Line-scan cameras require a bit more math to determine the appropriate acquisition rate, but it is not terribly difficult. Once you have determined your resolution, figure out how fast the object is moving and decide how many lines need to be grabbed in a second in order to have the necessary resolution. If a pixel resolution of 3/1000 of an inch is needed, and the object is moving at 100 inches per second, that would require a minimum line-scan camera speed of 33,333 lines per second, or a 33.3 kHz line rate.
Interconnect standards
There are different interconnect standards to choose from and that choice is based on a couple of requirements: speed and the distance between the camera and the computer. If speed is a priority, then find an interconnect that has speeds high enough to transfer data from the camera to the host computer at the rates that are required. Some of the higher-speed standards are Camera Link, Camera Link HS, 5 or 10 GigE, and USB3 Vision. Camera Link HS is one of the highest speed interconnects available, but it requires a frame grabber. USB3 Vision is not quite as fast as Camera Link HS in terms of speed. However, the USB connection typically is built right into the computer, so it doesn’t require a frame grabber or additional piece of hardware to acquire the data.

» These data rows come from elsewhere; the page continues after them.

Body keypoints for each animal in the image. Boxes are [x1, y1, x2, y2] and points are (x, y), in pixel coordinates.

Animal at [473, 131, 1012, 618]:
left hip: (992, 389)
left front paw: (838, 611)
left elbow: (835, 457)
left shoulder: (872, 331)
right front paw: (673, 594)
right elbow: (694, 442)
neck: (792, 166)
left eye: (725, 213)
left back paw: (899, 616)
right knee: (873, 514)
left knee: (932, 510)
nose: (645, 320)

Some people choose GigE Vision because it is based on the Gigabit Ethernet specification and can go long distances between the camera and the computer. If the camera needs to be a long distance away from the computer — more than 10 to 15 m — GigE Vision is a good choice. A 1 GigE connection is slower than Camera Link and USB3 Vision standards, but it may be the only choice if the camera is far from the computer. The speed can be increased by choosing 5- or 10-GigE devices, but the faster GigE speeds will have an impact on maximum cable length and will also require higher-performance Ethernet cables to maintain data integrity.

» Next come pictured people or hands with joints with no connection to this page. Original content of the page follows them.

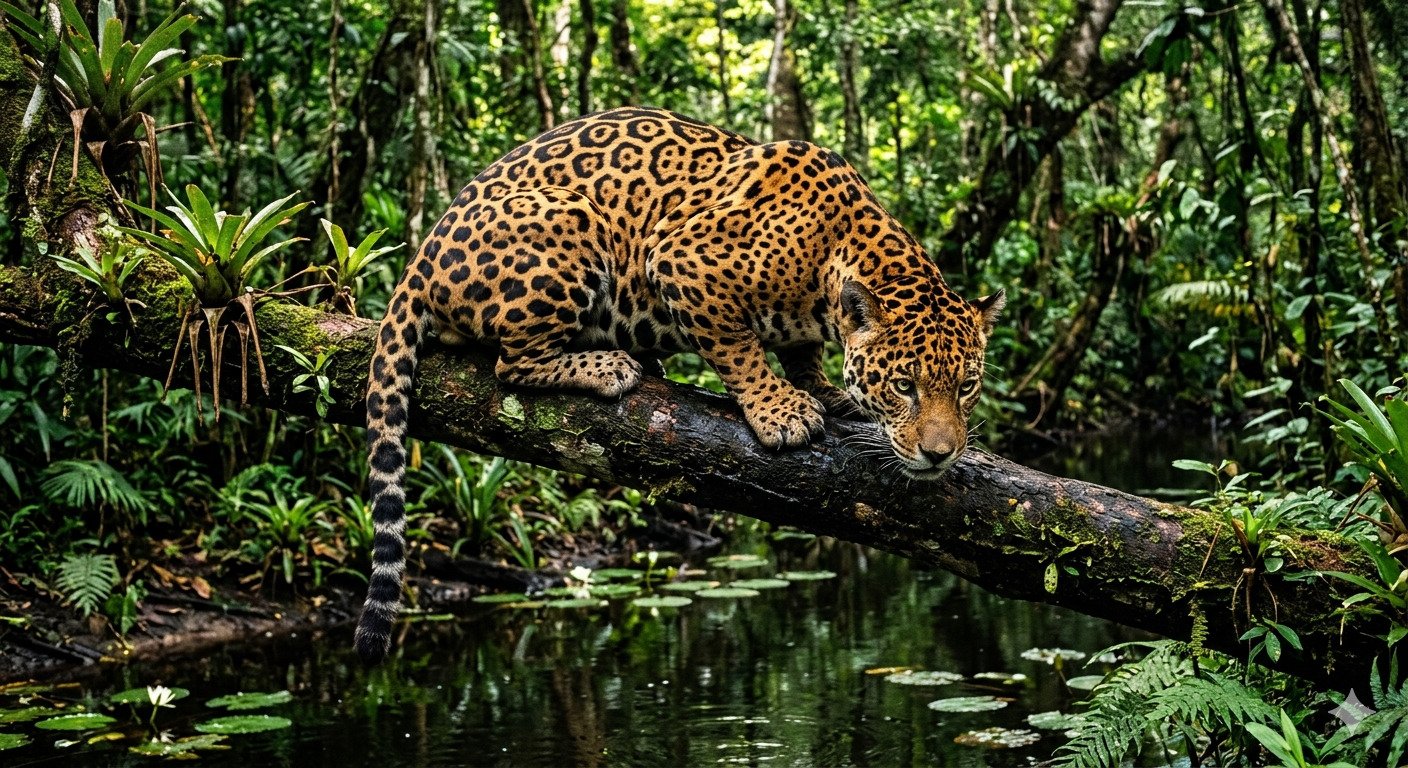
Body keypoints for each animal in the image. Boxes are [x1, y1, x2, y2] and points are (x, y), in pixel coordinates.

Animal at [354, 106, 1004, 663]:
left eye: (966, 387)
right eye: (905, 387)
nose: (941, 454)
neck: (832, 257)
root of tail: (419, 258)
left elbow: (801, 352)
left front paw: (824, 389)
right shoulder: (684, 261)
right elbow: (739, 348)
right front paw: (779, 411)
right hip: (571, 219)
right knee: (510, 363)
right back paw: (610, 366)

For applications that require a 1-GigE connection for distance, manufacturers are working to reduce or eliminate this speed barrier. Some manufacturers have found ways to transfer data more efficiently by using methods similar to compression in order to increase the effective rate of GigE Vision while maintaining the advantage of long distance between camera and computer. If the application requires GigE Vision, be sure to talk to the manufacturer to see what they have to offer that might improve efficiency.
Light wavelength
Light wavelength is not an issue of concern for every application. Some applications, though, will require the camera to be sensitive to certain wavelengths of light. For example, with currency inspection, there may be security features that are only visible in UV or infrared light. In this case, be sure the camera has enough sensitivity at that wavelength to execute a successful inspection. There will also be a need for a light source with corresponding wavelength properties in order to allow the camera to visualize the feature in question. For a majority of applications, white light, or broadband light, is used, and any standard camera should suffice. If the inspection involves any special lighting, be sure that the camera choice is appropriate for the light wavelength required.